ABOUT THIS TASK - The lines below are to be quoted exactly, from the first through the one that contains "- ✅ Local genre".

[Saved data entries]
::::::

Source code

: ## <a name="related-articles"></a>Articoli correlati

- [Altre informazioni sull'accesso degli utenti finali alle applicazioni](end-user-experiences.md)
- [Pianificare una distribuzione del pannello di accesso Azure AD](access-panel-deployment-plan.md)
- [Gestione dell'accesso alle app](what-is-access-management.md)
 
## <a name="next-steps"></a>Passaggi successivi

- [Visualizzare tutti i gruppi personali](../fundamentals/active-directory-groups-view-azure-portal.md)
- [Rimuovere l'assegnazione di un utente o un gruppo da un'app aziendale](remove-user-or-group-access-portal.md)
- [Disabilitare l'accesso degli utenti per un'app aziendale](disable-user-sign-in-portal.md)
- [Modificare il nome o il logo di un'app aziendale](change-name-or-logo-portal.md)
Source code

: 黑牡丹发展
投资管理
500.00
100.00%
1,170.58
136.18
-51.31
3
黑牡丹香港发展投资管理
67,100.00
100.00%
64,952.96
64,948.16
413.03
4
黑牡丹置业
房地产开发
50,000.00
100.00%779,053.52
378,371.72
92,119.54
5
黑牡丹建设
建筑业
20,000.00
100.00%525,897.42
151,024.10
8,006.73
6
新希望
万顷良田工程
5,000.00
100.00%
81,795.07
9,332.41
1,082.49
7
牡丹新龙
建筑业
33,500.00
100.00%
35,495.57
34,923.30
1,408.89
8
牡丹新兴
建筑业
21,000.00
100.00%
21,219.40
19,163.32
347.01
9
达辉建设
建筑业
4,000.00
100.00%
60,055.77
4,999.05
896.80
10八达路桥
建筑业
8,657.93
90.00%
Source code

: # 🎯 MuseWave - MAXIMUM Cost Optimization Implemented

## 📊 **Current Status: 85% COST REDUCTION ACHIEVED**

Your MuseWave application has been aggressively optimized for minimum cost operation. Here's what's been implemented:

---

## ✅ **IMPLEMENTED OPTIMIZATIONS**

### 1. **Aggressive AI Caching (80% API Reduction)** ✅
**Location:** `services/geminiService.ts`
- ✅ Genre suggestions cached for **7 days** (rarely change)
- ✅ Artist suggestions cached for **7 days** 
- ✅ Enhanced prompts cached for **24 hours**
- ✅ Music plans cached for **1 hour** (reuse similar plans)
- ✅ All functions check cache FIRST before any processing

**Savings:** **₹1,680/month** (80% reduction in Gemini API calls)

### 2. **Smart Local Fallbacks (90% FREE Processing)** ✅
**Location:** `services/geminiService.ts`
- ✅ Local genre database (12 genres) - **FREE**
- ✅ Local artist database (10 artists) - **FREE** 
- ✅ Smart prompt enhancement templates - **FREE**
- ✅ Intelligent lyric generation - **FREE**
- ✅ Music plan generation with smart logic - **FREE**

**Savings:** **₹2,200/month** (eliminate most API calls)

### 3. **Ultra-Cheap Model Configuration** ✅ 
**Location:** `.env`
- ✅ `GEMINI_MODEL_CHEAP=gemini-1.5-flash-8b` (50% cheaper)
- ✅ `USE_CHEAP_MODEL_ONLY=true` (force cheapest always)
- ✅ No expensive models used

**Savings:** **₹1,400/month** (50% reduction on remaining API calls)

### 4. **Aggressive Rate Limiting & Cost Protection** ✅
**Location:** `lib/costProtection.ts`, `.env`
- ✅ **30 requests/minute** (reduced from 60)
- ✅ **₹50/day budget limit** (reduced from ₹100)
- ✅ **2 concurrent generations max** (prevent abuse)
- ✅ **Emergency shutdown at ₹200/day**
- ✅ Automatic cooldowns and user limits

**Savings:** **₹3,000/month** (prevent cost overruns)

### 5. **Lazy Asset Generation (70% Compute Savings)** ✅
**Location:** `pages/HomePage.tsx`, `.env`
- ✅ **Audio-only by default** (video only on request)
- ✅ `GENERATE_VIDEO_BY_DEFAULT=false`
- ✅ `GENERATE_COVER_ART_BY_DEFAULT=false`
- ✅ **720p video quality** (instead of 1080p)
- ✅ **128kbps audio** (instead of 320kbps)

::::::

TASK RESPONSE -
Source code

: ## <a name="related-articles"></a>Articoli correlati

- [Altre informazioni sull'accesso degli utenti finali alle applicazioni](end-user-experiences.md)
- [Pianificare una distribuzione del pannello di accesso Azure AD](access-panel-deployment-plan.md)
- [Gestione dell'accesso alle app](what-is-access-management.md)
 
## <a name="next-steps"></a>Passaggi successivi

- [Visualizzare tutti i gruppi personali](../fundamentals/active-directory-groups-view-azure-portal.md)
- [Rimuovere l'assegnazione di un utente o un gruppo da un'app aziendale](remove-user-or-group-access-portal.md)
- [Disabilitare l'accesso degli utenti per un'app aziendale](disable-user-sign-in-portal.md)
- [Modificare il nome o il logo di un'app aziendale](change-name-or-logo-portal.md)
Source code

: 黑牡丹发展
投资管理
500.00
100.00%
1,170.58
136.18
-51.31
3
黑牡丹香港发展投资管理
67,100.00
100.00%
64,952.96
64,948.16
413.03
4
黑牡丹置业
房地产开发
50,000.00
100.00%779,053.52
378,371.72
92,119.54
5
黑牡丹建设
建筑业
20,000.00
100.00%525,897.42
151,024.10
8,006.73
6
新希望
万顷良田工程
5,000.00
100.00%
81,795.07
9,332.41
1,082.49
7
牡丹新龙
建筑业
33,500.00
100.00%
35,495.57
34,923.30
1,408.89
8
牡丹新兴
建筑业
21,000.00
100.00%
21,219.40
19,163.32
347.01
9
达辉建设
建筑业
4,000.00
100.00%
60,055.77
4,999.05
896.80
10八达路桥
建筑业
8,657.93
90.00%
Source code

: # 🎯 MuseWave - MAXIMUM Cost Optimization Implemented

## 📊 **Current Status: 85% COST REDUCTION ACHIEVED**

Your MuseWave application has been aggressively optimized for minimum cost operation. Here's what's been implemented:

---

## ✅ **IMPLEMENTED OPTIMIZATIONS**

### 1. **Aggressive AI Caching (80% API Reduction)** ✅
**Location:** `services/geminiService.ts`
- ✅ Genre suggestions cached for **7 days** (rarely change)
- ✅ Artist suggestions cached for **7 days** 
- ✅ Enhanced prompts cached for **24 hours**
- ✅ Music plans cached for **1 hour** (reuse similar plans)
- ✅ All functions check cache FIRST before any processing

**Savings:** **₹1,680/month** (80% reduction in Gemini API calls)

### 2. **Smart Local Fallbacks (90% FREE Processing)** ✅
**Location:** `services/geminiService.ts`
- ✅ Local genre database (12 genres) - **FREE**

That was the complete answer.